ROLLING-STONE-Fernsehtipp: „Caligari – Wie der Horror ins Kino kam“

Am 12. Februar auf Arte: „Caligari – Wie der Horror ins Kino kam“ von Rüdiger Suchsland. Ein Film über das Meisterwerk des Expressionismus.

Berlin steht dieser Tage nicht nur im Zeichen von Stars wie George Clooney und Bill Murray, es liegt auch ein Schatten der Vergangenheit über der Stadt, denn die Retrospektive der diesjährigen Berlinale widmet sich dem Thema „Aesthetics Of Shadow. Lightning Styles 1915-1950“, und in der deutschen Kinemathek ist die wundervolle Ausstellung „Licht und Schatten. Am Filmset der Weimarer Republik“ zu sehen. Arte zeigt am Mittwoch aus diesem Anlass Robert Wienes expressionistischen Klassiker „Das Cabinet des Doktor Caligari“ aus dem Jahr 1920 mit einer mehr als nur einführenden Dokumentation von ROLLING STONE-Autor Rüdiger Suchsland.

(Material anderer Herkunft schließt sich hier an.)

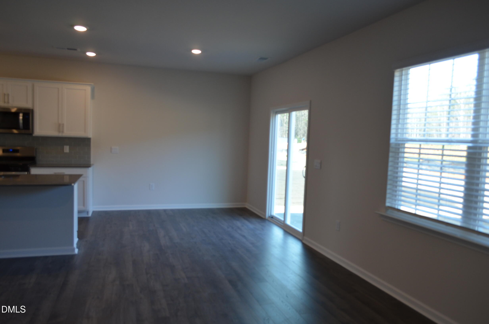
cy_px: 162
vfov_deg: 47.7
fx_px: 366
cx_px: 244
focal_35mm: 27
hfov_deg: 67.5
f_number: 5
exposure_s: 1/100
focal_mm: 18
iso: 400
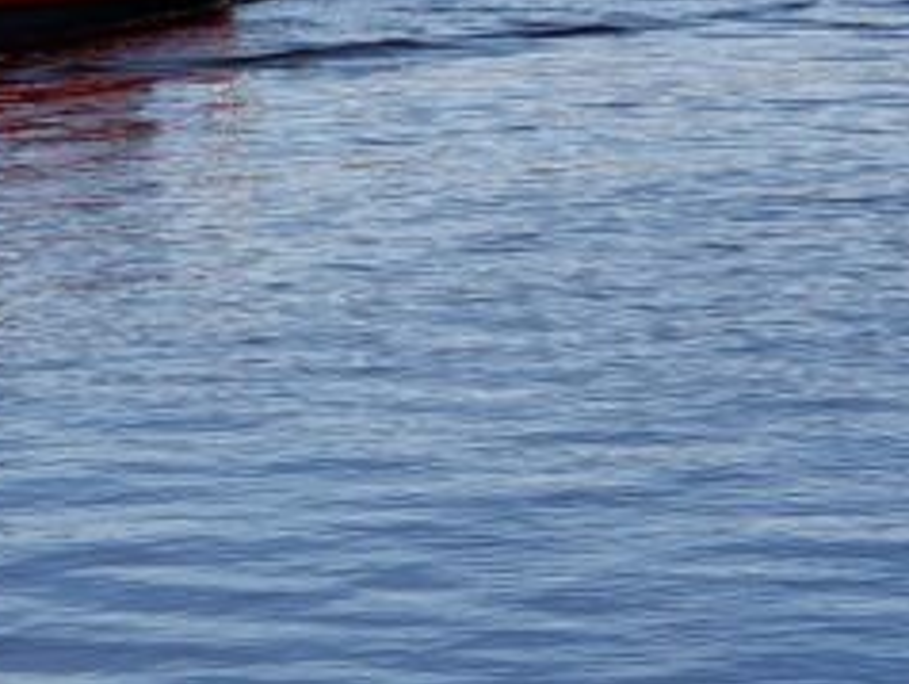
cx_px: -202
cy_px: -136
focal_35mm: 214
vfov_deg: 6.9
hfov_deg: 9.1
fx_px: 5625
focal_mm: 6
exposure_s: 1/662
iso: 32
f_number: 2.4
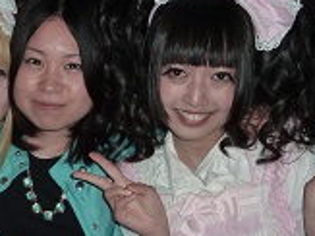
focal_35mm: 86
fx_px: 782
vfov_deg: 17.1
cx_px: 77
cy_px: 175
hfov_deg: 22.6
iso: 125
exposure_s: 1/125
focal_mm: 5.3
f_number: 3.5
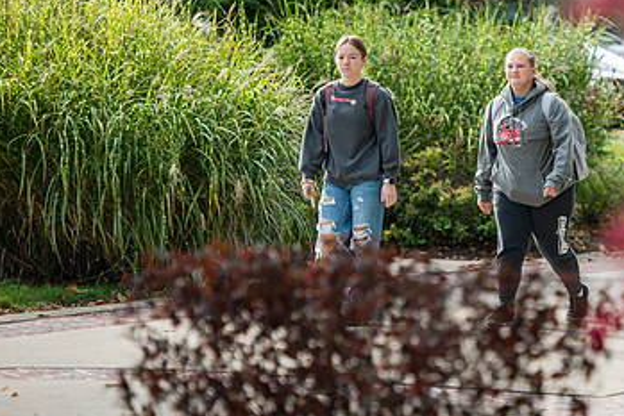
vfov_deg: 5.2
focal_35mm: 266
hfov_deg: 7.7
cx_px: 481
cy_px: 133
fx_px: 4612
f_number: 3.2
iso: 160
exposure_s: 1/400
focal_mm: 160
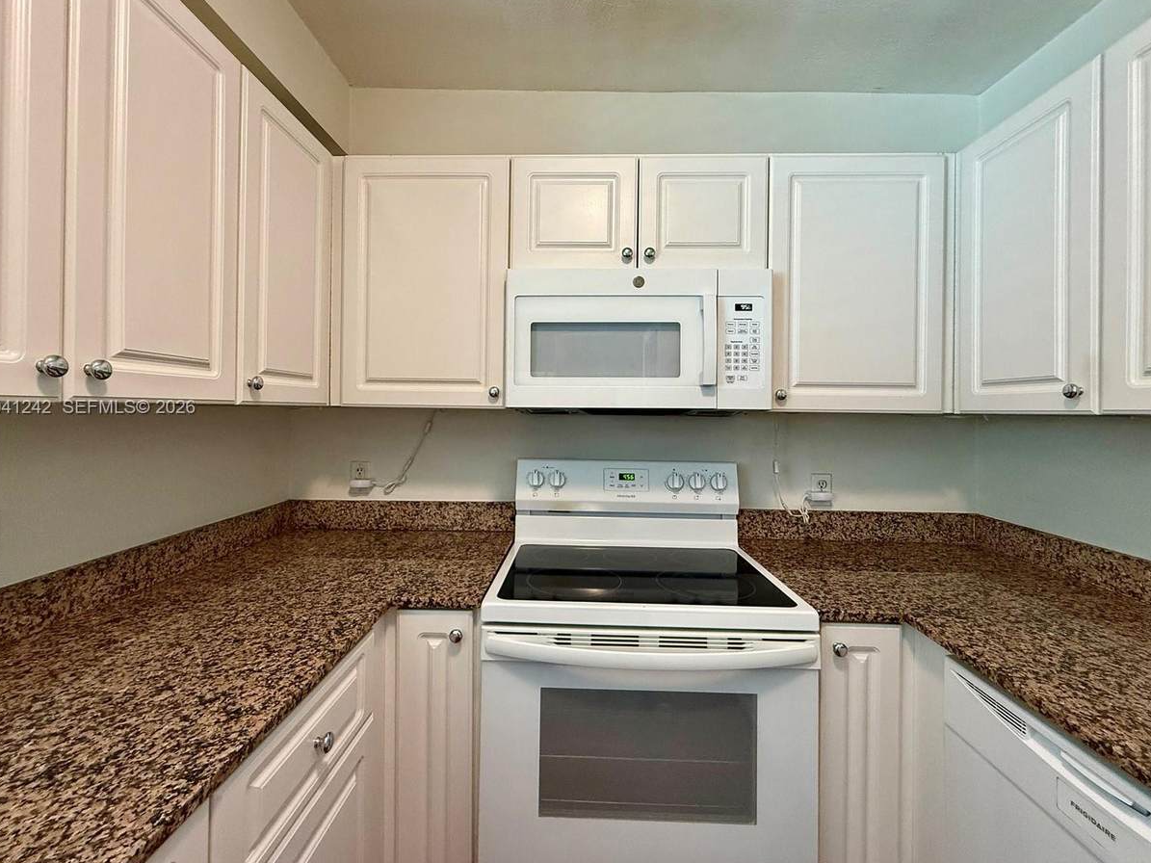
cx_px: 572
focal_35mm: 15
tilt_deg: -0.7
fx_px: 499
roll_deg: -1.5
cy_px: 408
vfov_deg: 81.7
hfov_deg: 98.2
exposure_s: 1/120
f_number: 2.2
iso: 320
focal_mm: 2.22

„Caligari – Wie der Horror ins Kino kam“ (Arte, 12. Februar, 22.05) liefert den historischen, mentalitäts- und kulturgeschichtlichen Kontext, und zeigt wie der Expressionismus als Gegenbewegung zur archaischen, autoritären Gesellschaft des Kaiserreichs entstand, wie sich in der jungen Generation durch die Lektüre Nietzsches und Freuds, die Nervenmusik Richard Wagners und seiner mythischen Traumlandschaften eine innere Welt jenseits der Vernunft auftat. Die Zeit war reif für Wandel und Ekstase, die Künste wurden zum Treibstoff der Moderne und vereinigten sich schließlich im immer populärer werdenden Medium Film zu einem Gesamtkunstwerk Expressionismus.

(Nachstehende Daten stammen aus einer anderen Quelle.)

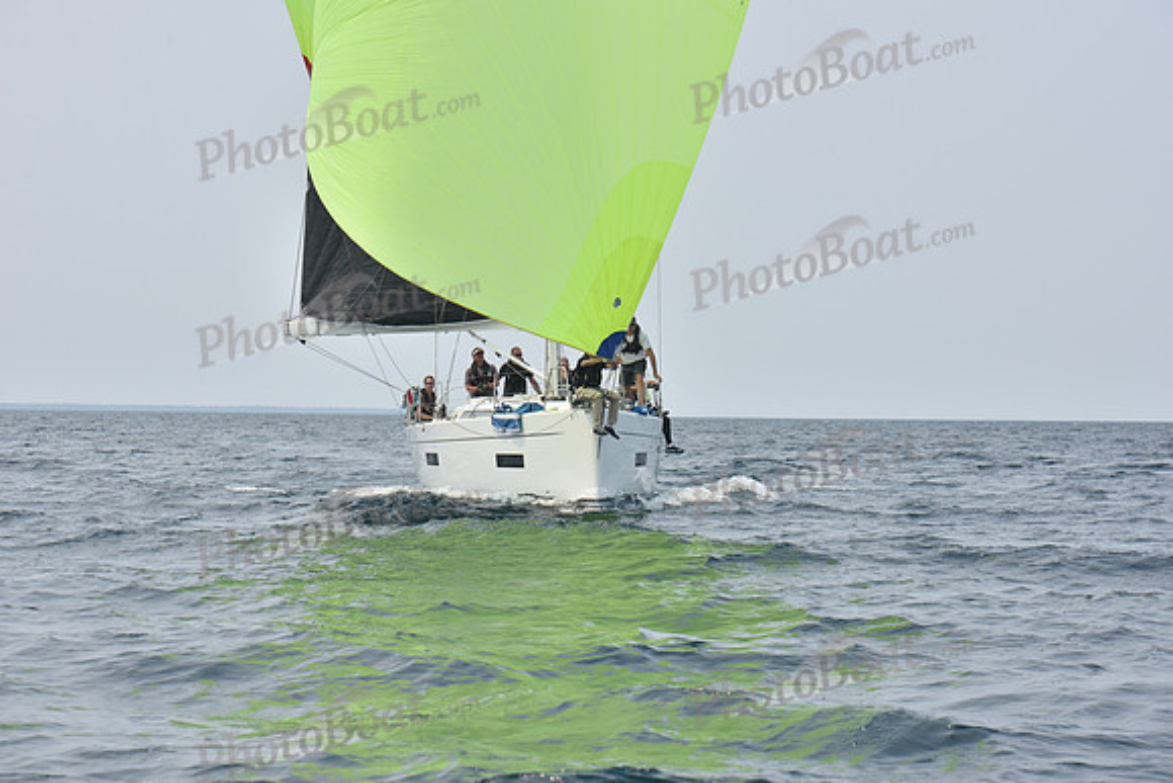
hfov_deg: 20.8
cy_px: 392
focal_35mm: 98
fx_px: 3194
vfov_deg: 14.0
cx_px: 586
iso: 250
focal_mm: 98
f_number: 8
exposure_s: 1/1250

„Das Cabinet des Doktor Caligari“ war ein früher Höhepunkt dieser Entwicklung. Ein scharfer Gegenentwurf zu den Disziplinierungen des Kaiserreiches, zeigte der Film eine unbürgerliche, bohèmehafte Welt des Laissez-faire und war zugleich Ausdruck einer Utopie als auch der dunklen Unterströmungen dieser Zeit. Der bedeutendste Filmkritiker jener Jahre, Siegfried Kracauer, sah in dem Werk später nicht nur einen Blick in die deutsche Seele, sondern gar eine unbewusste Vorwegnahme der Nazi-Herrschaft. Ganz sicher war es der Anfang eines Goldenen Zeitalters des deutschen Films und das Schlüsselwerk einer ganzen Epoche, in dem sich die Erschütterungen des Lebens nach dem Ersten Weltkrieg spiegelten.

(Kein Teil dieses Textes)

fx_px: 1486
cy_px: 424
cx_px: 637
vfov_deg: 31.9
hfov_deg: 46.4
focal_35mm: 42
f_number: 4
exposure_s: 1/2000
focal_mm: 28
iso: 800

Das deutsche Kino konnte es in den Folgejahren mit den Produktionen aus Hollywood aufnehmen, wurde zur großen Industrie, war aber zugleich ein Seismograph der Weimarer Gesellschaft. Und die Zuschauer akzeptierten den Expressionismus mit seiner radikalen Ästhetik als angemessenen Ausdruck einer chaotischen Zeit der moralischen, politischen und ökonomischen Erschütterungen. Die einst anti-bürgerliche Kultur wurde – und hier kann man sicher Parallelen zum Pop 40 Jahre später ziehen – auf einmal zur Kultur der Bürger. Der Expressionismus sei keine Mode, sondern eine Weltanschauung, sagte einer seiner größten Förderer, der Galerist, Autor und Komponist Herwarth Walden.

Suchsland, der in seiner Dokumentation die Historikerin Rosa von Schulenberg, die Filmhistoriker Erika und Ulrich Gregor sowie die Kulturwissenschaftlerin Elisabeth Bronfen zu Wort kommen lässt, zeigt das utopische Bewusstsein und das dämonische Unterbewusstsein einer Epoche auf, vor allem aber macht er große Lust auf den anschließenden Film: „Das Cabinet des Doktor Caligari“.